Sean Sherman's James Beard Award-winning restaurant serving Indigenous North American cuisine — pre-colonial ingredients (wild rice, bison, walleye, fiddlehead ferns) prepared without European pantry staples. One of the most important and unique restaurants in America. Book well ahead.

$$$ · Upscale
Surdyk's Liquor & Cheese
Cheese & Provisions · Minneapolis · Since 1934

Minneapolis's legendary cheese and provisions shop — a combination liquor store, wine shop, and artisan cheese counter that has been a neighborhood anchor since 1934. The cheese selection is extraordinary; the prepared foods and picnic provisions make it a perfect pre-lake stop.

$ · Budget
Spoon and Stable
New American · Minneapolis · James Beard

Gavin Kaysen's James Beard Award-winning Minneapolis flagship — a converted stable in the North Loop with a seasonal menu that places Minnesota squarely in the national fine dining conversation. The service is exceptional and the Midwestern hospitality is genuine.

$$$$ · Luxury

Minneapolis Boutiques, North Shore Lodges & BWCA Outfitters

Minneapolis offers excellent urban hotel value. The Hewing Hotel in a converted lumber warehouse in the North Loop, the Graduate Minneapolis near the University, and the Loews Minneapolis in the theater district run $160–$280/night. The North Shore's Lutsen Mountains Resort offers ski-in/ski-out in winter and hiking access in summer at $140–$260/night. BWCA outfitter lodges near Ely (the gateway town) run $100–$200/night with canoe rental packages available. The Grand Ely Lodge on Shagawa Lake is the North Country's most comfortable base at $150–$250/night.

🛶   Before You Go: Minnesota Essentials
  • BWCA entry requires a permit — day-use and overnight permits are quota-controlled and must be booked months ahead for popular entry points June–August. Recreation.gov manages the system.
  • Minneapolis winters are serious (average January high: 23°F). Visit May–October for outdoor activities; the city is genuinely lively year-round but winter requires preparation.
  • Owamni by The Sioux Chef reservations open weeks ahead and fill quickly. Check availability when you book your trip, not when you arrive.
  • The North Shore's fall color typically peaks mid-September (Duluth) through early October (farther north). Highway 61 drives are extraordinary during this window.
  • Minnesota has more theater seats per capita than any US city outside New York — the Guthrie, the Children's Theatre, the Jungle, and dozens more make Minneapolis a genuine theater destination.
  • The Minneapolis skyway system — 80 blocks of connected indoor walkways — means downtown can be explored entirely indoors in winter. Useful in January.
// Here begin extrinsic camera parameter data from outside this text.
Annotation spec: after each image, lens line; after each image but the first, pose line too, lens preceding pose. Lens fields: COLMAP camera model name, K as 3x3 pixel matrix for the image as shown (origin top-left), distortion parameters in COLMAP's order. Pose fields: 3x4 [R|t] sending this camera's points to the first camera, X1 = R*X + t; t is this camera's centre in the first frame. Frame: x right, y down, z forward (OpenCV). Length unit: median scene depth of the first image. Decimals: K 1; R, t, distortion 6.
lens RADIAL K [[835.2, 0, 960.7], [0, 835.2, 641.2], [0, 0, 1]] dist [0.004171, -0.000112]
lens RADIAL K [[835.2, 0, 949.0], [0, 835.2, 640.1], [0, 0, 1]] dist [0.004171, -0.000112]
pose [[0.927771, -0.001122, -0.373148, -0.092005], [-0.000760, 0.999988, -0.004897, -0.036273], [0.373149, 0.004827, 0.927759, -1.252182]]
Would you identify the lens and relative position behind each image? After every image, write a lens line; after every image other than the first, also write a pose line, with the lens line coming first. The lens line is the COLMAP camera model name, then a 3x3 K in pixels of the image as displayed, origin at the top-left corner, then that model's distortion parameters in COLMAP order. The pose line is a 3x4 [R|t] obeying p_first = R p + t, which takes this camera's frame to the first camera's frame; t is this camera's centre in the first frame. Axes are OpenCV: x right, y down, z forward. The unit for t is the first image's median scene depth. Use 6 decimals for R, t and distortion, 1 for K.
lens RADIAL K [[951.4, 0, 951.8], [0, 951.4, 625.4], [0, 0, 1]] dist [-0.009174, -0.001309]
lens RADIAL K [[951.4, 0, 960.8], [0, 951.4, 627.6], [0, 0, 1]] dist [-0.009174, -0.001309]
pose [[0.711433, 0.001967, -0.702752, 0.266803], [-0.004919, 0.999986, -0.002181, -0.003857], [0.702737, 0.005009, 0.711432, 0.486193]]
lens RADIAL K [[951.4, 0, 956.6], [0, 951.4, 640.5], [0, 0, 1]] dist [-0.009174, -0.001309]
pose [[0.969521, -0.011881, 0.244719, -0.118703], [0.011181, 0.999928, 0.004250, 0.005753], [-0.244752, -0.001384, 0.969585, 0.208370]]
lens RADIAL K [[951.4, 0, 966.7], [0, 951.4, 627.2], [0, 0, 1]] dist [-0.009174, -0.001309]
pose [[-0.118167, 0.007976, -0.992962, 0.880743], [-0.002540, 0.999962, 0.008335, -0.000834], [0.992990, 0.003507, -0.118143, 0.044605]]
Minnesota: Cold Winters, Warm City

Minnesota asks something of its visitors that most Sunbelt states don't: a willingness to engage with cold, silence, and the specific pleasures of a landscape shaped by ice. The reward is disproportionate. The BWCA's lakes at dawn before anyone else is awake. Wild rice harvested from a canoe the way the Ojibwe have harvested it for centuries. A meal at Owamni that asks you to reconsider everything you think you know about American food. Minneapolis on a summer evening, the Chain of Lakes glittering, the James Beard nominees packed. Minnesota is not trying to be anywhere else. It is, with quiet confidence, entirely itself.